2日目の午前中は雪合戦に興じる生徒も多かったです。都心ではなかなかできない遊びです。地学とは直接関係ありませんが、これも「自然と触れる」ことの一環と言えるしょう。

野辺山7
雪だるまを作る生徒。

野辺山8
雪合戦する生徒。

昼食後、宿から歩いていける距離にある「国立天文台 野辺山宇宙電波観測所」を訪れて見学しました。ちょうどこのとき、部分日食が見られるタイミングにあたっており、期待していた生徒も多かったのですが、残念ながら曇りのため部分日食は全く見えませんでした。

野辺山10
野辺山11
野辺山天文台見学の様子。

天文台から戻ってきて夕食をとった後、空が晴れていなかったので、上級生、顧問による講義やレクレーションを行いました。
野辺山9
講義の様子。

講義が終わった後も引き続き曇り空で、時折雪もちらつく生憎の天気でした。明け方までほとんど星が見えず残念でしたが、自然が相手のことなので、このようなことも十分起こります。「一日目にもっと遅くまで見ておくべきだった」と思った生徒もいたようですが、それも一つの学びです。今後に生かしてもらえればと思います。
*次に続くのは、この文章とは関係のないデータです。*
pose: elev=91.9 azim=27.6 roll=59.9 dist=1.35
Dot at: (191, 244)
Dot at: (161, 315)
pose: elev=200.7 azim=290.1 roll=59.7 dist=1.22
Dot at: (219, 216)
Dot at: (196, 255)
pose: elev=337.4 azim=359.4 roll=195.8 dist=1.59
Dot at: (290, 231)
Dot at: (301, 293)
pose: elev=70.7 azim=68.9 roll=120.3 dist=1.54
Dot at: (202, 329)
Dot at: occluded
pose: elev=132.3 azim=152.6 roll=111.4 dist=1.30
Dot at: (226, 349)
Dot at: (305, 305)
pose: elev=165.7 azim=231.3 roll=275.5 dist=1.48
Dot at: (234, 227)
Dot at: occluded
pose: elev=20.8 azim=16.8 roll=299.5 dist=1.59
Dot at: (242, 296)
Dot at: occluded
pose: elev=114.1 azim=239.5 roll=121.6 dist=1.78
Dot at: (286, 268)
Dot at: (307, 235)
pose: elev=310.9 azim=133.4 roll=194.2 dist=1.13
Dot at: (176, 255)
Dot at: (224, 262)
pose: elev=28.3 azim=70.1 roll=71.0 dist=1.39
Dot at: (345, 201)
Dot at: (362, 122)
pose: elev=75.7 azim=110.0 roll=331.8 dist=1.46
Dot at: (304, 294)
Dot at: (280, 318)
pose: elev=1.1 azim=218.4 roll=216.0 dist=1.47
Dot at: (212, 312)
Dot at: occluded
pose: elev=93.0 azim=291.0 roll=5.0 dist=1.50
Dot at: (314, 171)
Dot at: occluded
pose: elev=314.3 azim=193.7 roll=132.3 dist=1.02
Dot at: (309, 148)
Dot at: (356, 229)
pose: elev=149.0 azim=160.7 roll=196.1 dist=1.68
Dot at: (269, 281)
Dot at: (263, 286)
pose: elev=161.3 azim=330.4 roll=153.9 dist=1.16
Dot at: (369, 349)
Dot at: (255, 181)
帰りに、野辺山駅前で記念の集合写真を撮影し、解散しました。

野辺山12
野辺山駅は、JRでは最も高い場所にあります

以下、生徒の感想を紹介します。

[中2生徒]
1日目は、大滝湧水を見学しました。わさびを栽培できるほど冷たくてきれいな水でしたし、とても美味しかったです。あとで地質図を見ていると、八ヶ岳から出てきた溶岩が大滝湧水の場所に顔を出しているようでした。行く前に地質図だけでも見ておけば良かったと反省してます。
星空撮影は、去年、カメラの設定に失敗した反省から、今年はかなりきれいな写真を撮ることができました。2時くらいまで粘ることができて良かったです。オリオン大星雲も撮れていたので良かったと思います。清里よりもコンディションは良いとは言えませんが公園あたりは風が遮られ観測しやすいと感じました。来年こそは赤道儀を使った撮影に挑戦したいです。
2日目は、部分日食を見ることが出来ずとても悔しかったです。太陽望遠鏡も使いたかったですが叶いませんでした。天文台は、以前行ったことがあるものの、展示がアップデートされていてとても面白かったです。夜の顧問の講義はとてもためになったと思います。中3くらいから何か研究に取り組もうと思っていたところなので参考になりました。
最後になりますが、引率してくださった先生方、お世話になったオーナー様、本当にありがとうございました。

[高1生徒]
1日目
中二以来毎年参加しているので、さすがに中央本線から見る景色に新たな発見はないだろうと思っていましたが、「これはスクエアに載っていたあれではないか!」といったように新たな発見が何個かあり、知識を蓄えた上で観察していると面白いなと感じました。
夜は、コンディションが良い時間にオリオン座をはじめとしていくつかの星の写真を撮ることができました。しかし、二日目もあるのだからという考えで休憩を多く挟みながら楽しく観測をしました。二日目の天候を事前にある程度把握できていればもっと必死に観測をしていたと思います。このことが今回の合宿の最大の心残りです。
二日目
野辺山電波観測所に向かいました。今まで清里に行った時は毎回獅子岩へ行っていたので実は初めてでした。写真などで見る以上に大きなアンテナに驚きました。また、最近天文への興味が出てきており、パネルでの説明も非常に興味深く読んでいました。
そして、戻った後の顧問の、地質の解説は本当に面白かったです。あっという間の時間でした。野辺山一帯の地質について知ることができただけではなく、最初に書いたことと重なりますが、知識や理解がある人とない僕らとでは見えている世界が違うのだろうなと思いました。自分自身も勉強を重ねて、顧問のレベルの話ができるようになりたいと強く感じました。また、研究もおとめと高一の3つの研究しか今地学部では行われていない中で、自分が柱プロとして後輩に残せるテーマはあるのだろうかという観点でも柱状節理研究を考えるようになりました。僕が今やっているテーマは来年で決着をある程度付けれると思っているので、引き継げるテーマは何なのかということは今後も引き続き意識していきたいと思っています。
また、夜の雑談は合宿の趣旨とは違いますが、楽しいものでした。本当に良い仲間に恵まれたなと思います。
最後に、引率をしてくださった先生方、お世話になったオーナーさん、厳しい状況の中良い環境の宿を見つけ出してくれた池田くんに感謝を申し上げます。ありがとうございました。